- [Exercise]
Work through the data below and give the number of lines holding the word "Staffel", without any other text.

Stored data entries
§ §

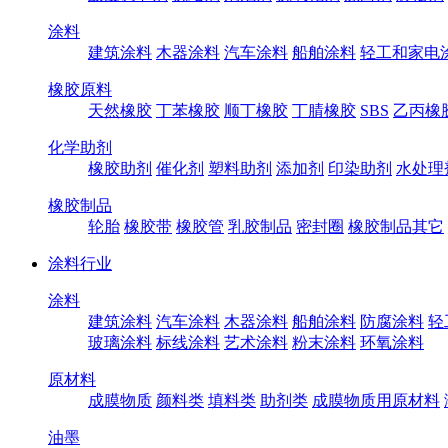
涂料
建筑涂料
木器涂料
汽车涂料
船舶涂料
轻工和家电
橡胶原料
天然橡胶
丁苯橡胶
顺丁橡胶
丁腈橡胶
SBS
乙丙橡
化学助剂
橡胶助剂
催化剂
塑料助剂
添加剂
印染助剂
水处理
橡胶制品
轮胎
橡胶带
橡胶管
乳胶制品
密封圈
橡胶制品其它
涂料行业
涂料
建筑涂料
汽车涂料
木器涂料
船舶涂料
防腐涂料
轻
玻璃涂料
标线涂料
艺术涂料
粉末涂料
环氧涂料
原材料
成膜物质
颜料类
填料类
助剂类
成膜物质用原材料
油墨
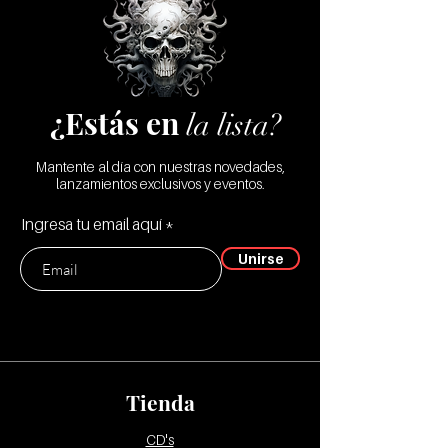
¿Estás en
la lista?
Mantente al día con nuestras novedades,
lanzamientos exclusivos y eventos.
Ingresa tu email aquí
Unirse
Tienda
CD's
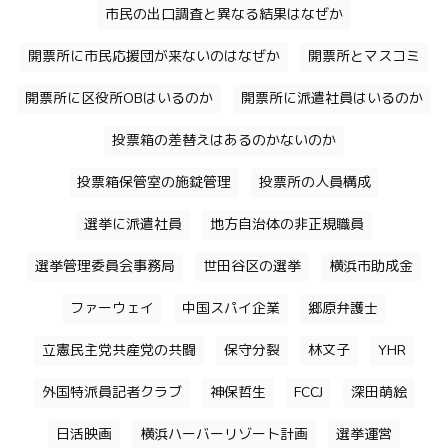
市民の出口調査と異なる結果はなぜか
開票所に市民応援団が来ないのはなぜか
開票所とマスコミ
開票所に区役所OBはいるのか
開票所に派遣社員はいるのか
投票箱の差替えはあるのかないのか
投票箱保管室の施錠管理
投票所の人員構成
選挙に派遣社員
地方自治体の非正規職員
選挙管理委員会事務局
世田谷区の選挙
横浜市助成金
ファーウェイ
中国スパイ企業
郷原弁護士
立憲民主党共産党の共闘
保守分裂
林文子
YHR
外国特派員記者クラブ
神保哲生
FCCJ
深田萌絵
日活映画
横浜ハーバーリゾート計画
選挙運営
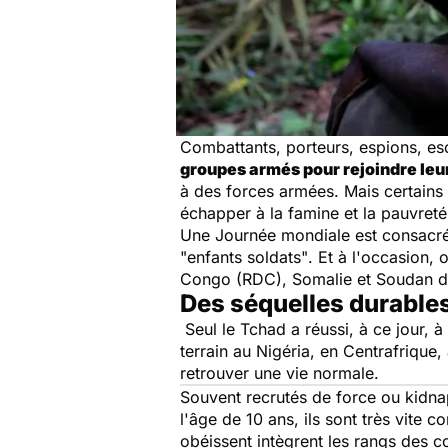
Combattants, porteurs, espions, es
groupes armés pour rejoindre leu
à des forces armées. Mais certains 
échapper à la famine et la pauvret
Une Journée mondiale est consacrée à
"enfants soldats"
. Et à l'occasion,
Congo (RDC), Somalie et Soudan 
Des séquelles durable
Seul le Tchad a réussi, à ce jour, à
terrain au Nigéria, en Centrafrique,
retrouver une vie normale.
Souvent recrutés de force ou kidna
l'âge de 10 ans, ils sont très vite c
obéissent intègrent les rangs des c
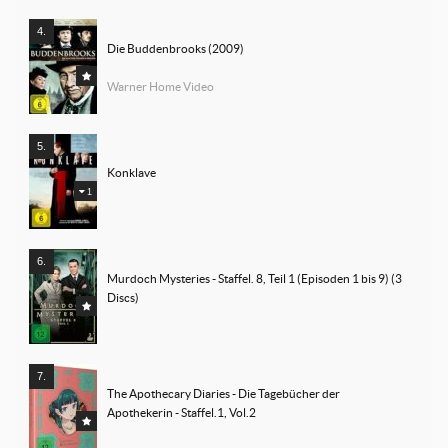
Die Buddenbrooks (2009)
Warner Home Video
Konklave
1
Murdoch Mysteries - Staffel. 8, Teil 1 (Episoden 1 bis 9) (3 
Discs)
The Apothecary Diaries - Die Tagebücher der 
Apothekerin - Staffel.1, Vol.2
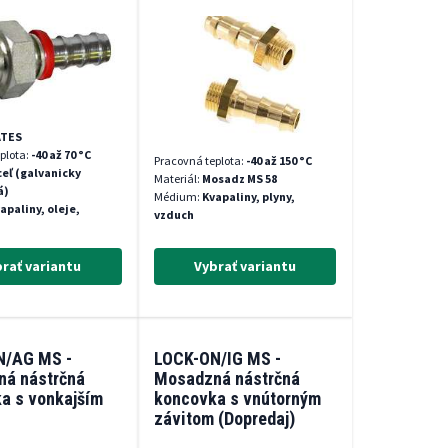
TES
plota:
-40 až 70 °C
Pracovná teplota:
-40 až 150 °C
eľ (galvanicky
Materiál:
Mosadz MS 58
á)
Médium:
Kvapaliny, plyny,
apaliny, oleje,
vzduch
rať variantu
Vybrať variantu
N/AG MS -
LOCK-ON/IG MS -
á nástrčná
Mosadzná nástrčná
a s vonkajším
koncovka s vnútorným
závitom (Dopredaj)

§ §

- [Reply]
2